Vel d'Hiv: la police révèle des archives sur les Brigades spéciales de Vichy

Publié le par i24 News

Vel d'Hiv: la police révèle des archives sur les Brigades spéciales de Vichy

La déclassification de ces documents lèvera le voile sur le degré de responsabilité de la police française

Des familles juives à Drancy lors de la rafle du Vel d'Hiv en 1942 AFP/Archives

Des familles juives à Drancy lors de la rafle du Vel d'Hiv en 1942 AFP/Archives

La Préfecture de police française a signé avec le Mémorial de la Shoah à Paris et le Musée mémorial de l'Holocauste à Washington, une convention permettant l'accès à l'intégralité des documents émis par la police de Vichy entre 1940 et 1944, a rapporté mardi le site Télérama.

La déclassification de ces documents concerne plus particulièrement les archives des Brigades spéciales, chargées de traquer les Juifs, les communistes, les homosexuels et les résistants pendant la Seconde Guerre mondiale.

Ces révélations lèveront ainsi le voile, 75 ans plus tard, sur certaines informations concernant le rôle de ces troupes lors de la rafle du Vélodrome d'Hiver (Vel d'Hiv), la plus grande arrestation massive de Juifs réalisée en France pendant la Seconde Guerre mondiale.

Commémoration du 15e anniversaire de la rafle du Vélodrôme d'Hiver (Vel d'Hiv), le 16 juillet 1957 à Paris - (AFP/Archives)

Commémoration du 15e anniversaire de la rafle du Vélodrôme d'Hiver (Vel d'Hiv), le 16 juillet 1957 à Paris - (AFP/Archives)

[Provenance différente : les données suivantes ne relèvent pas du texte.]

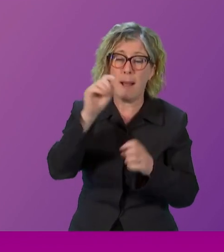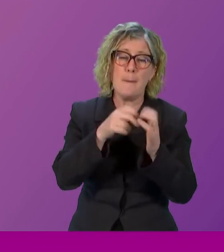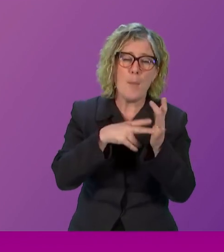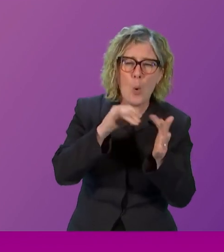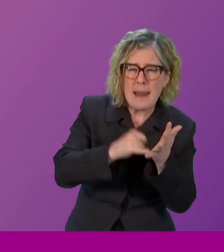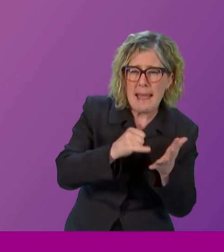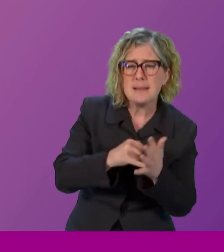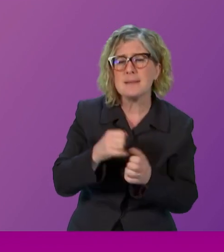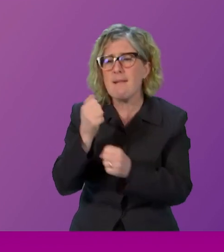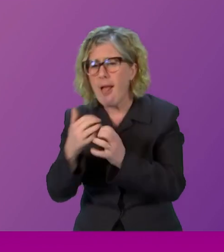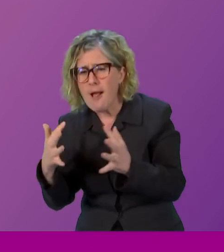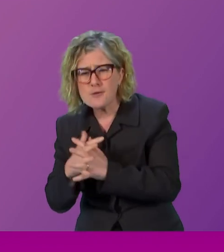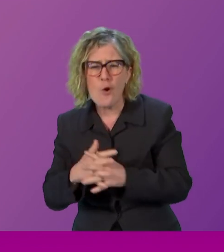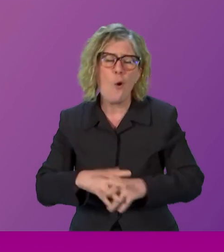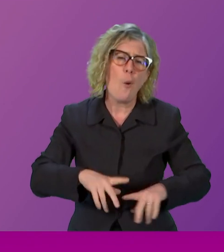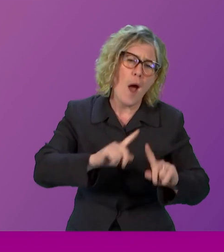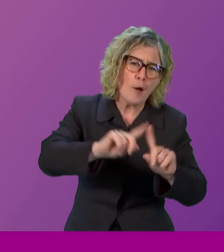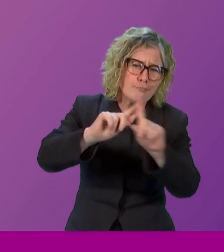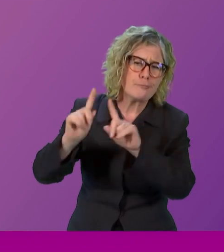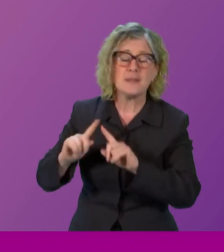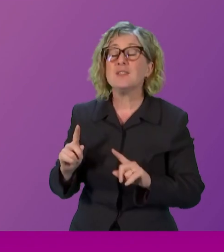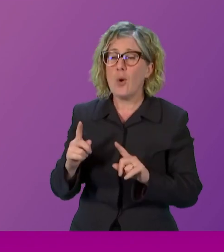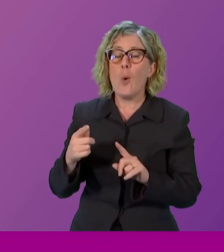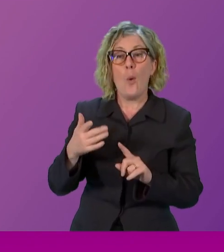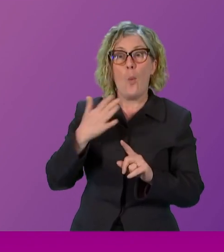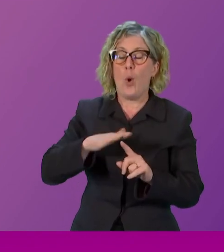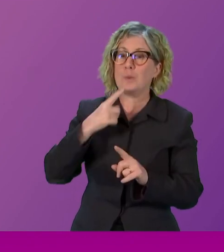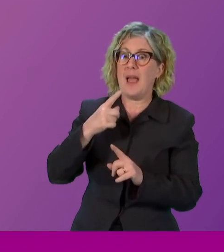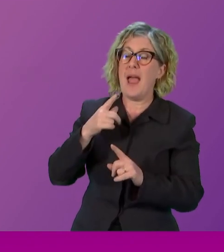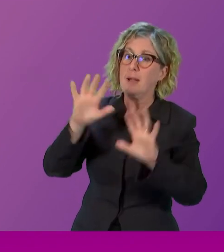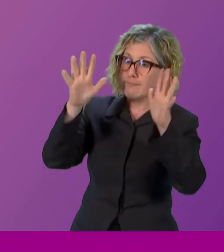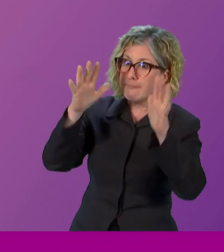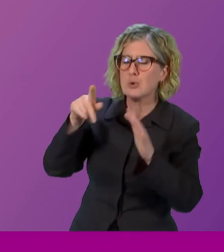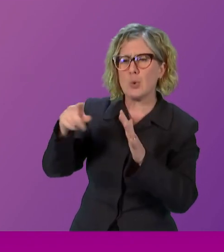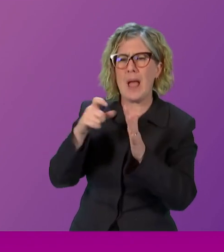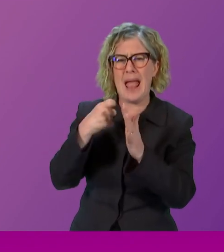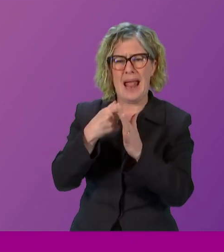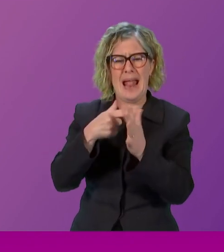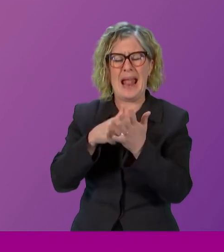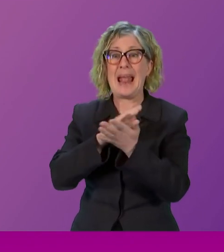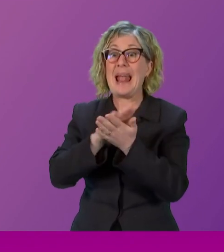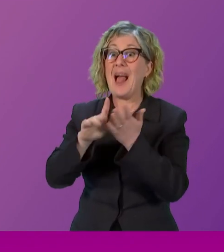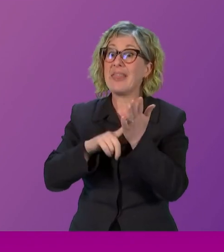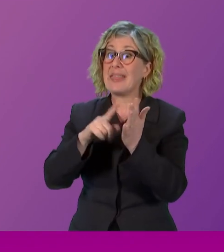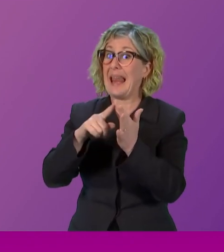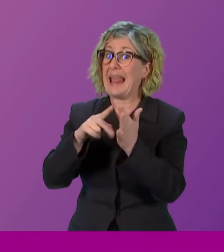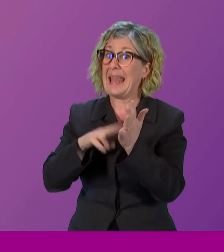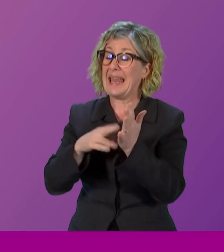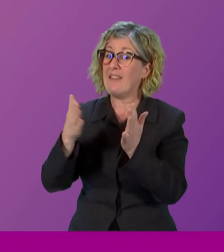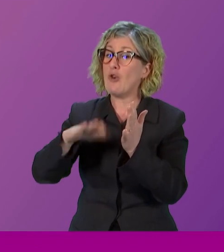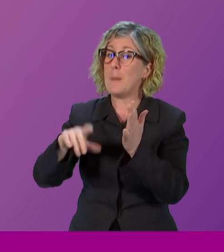shout out to Kathleen from CNICL, who made this beautiful badge.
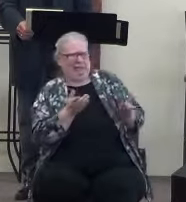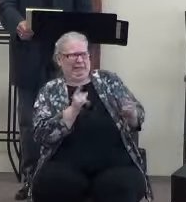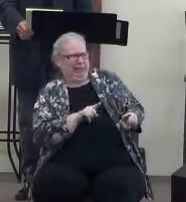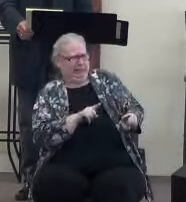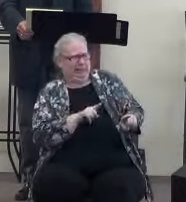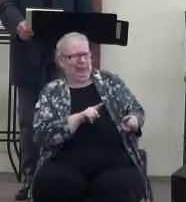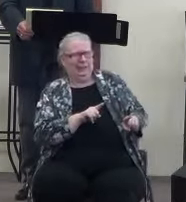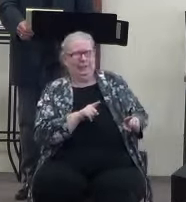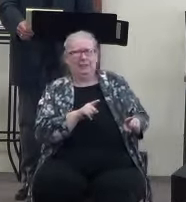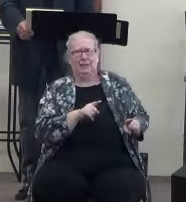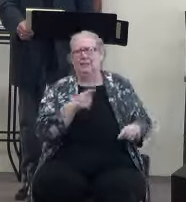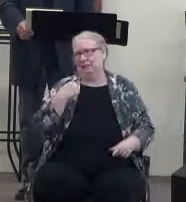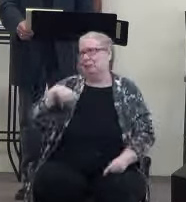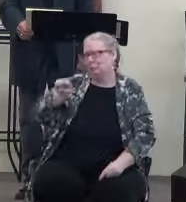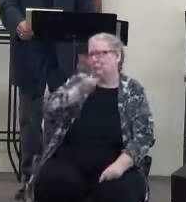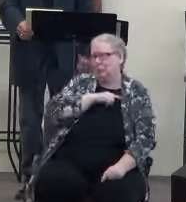You and I are weirdos.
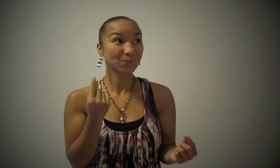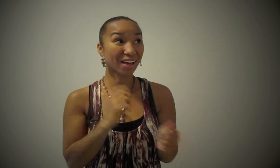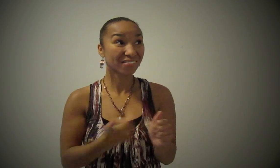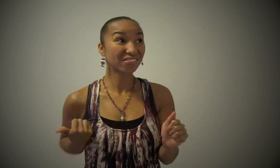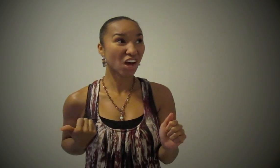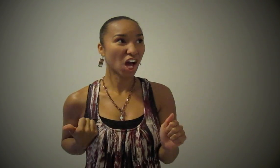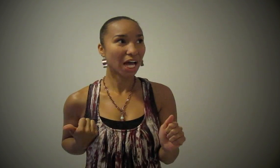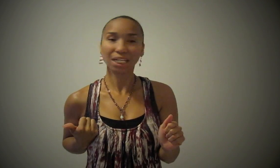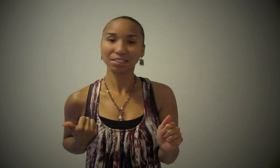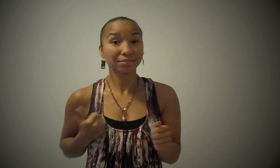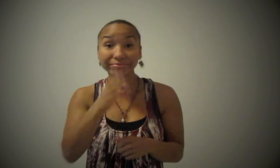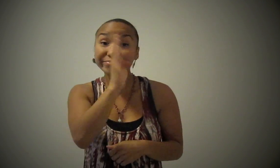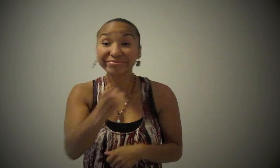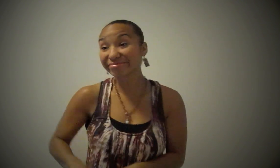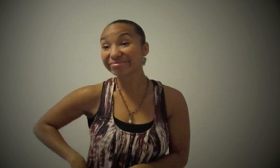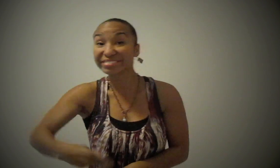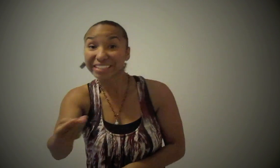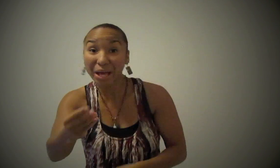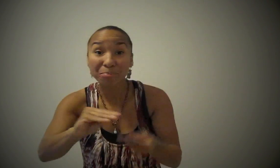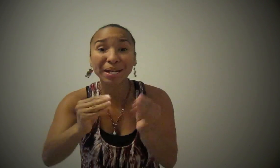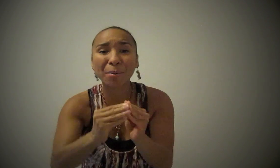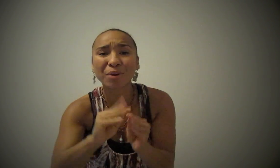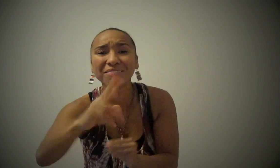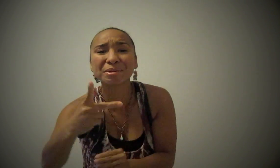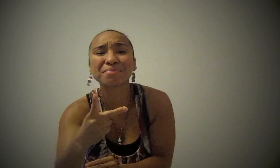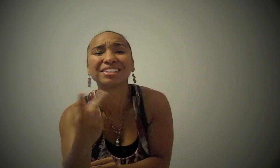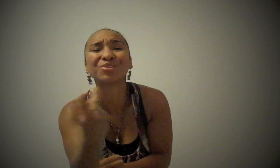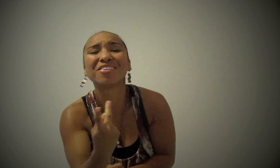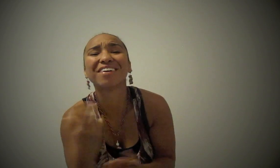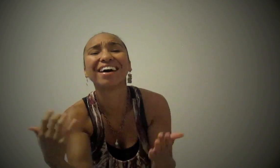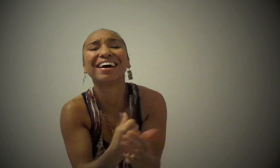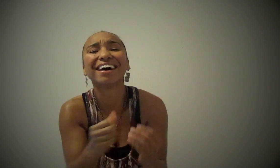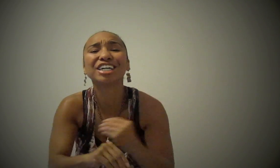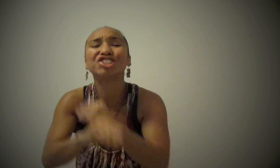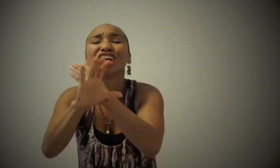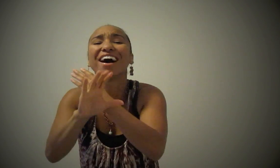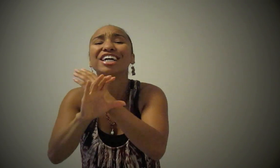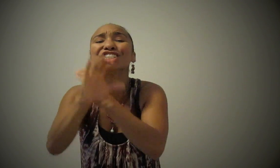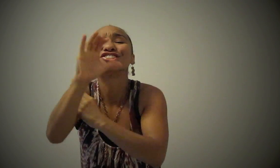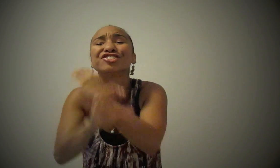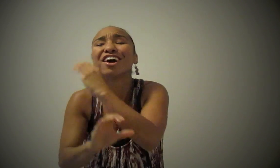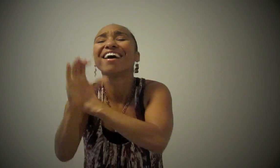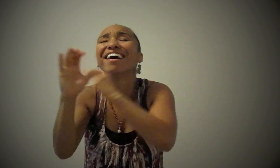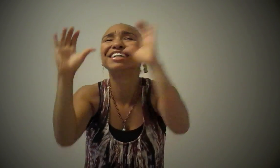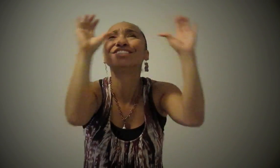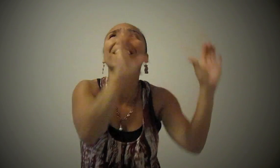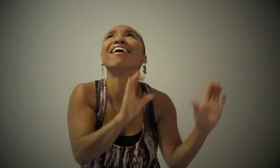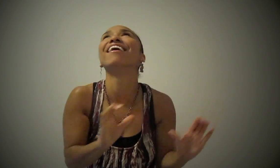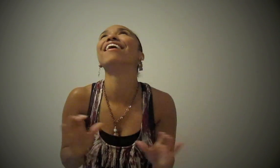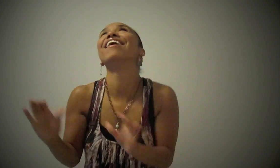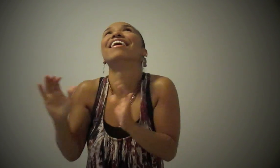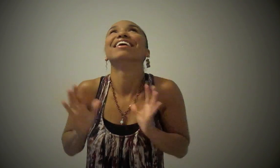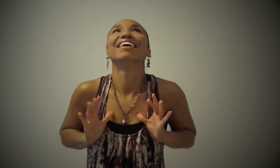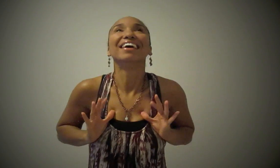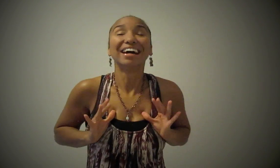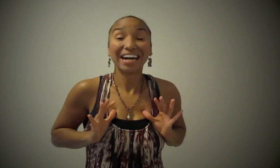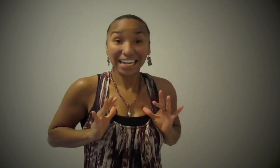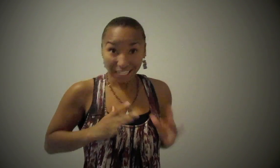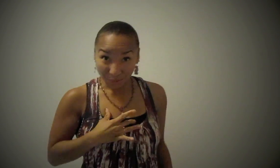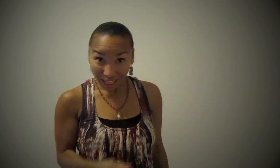Hey, I just met you And this is crazy But here's my number, so call me maybe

Entre les 16 et 17 juillet 1942 plus de 13 000 Juifs, dont près d'un tiers étaient des enfants, ont été arrêtés à Paris et dans sa banlieue. Presque tous ont péri, moins de cent ont survécu à leur déportation.

Ces arrestations avaient été menées avec la collaboration de 7 000 policiers et gendarmes français, sur ordre du gouvernement de Vichy.

"Les chercheurs pourront désormais mettre le curseur là où il faut, et analyser les méthodes de fonctionnement de ce service", a indiqué le directeur du Mémorial de la Shoah, Jacques Fredj, cité par Télérama.

"L'idée n’est pas du tout de porter des accusations sur les uns et les autres, mais bien de comprendre. La préfecture de Police fait œuvre utile en permettant de regarder le passé en face", a-t-il souligné.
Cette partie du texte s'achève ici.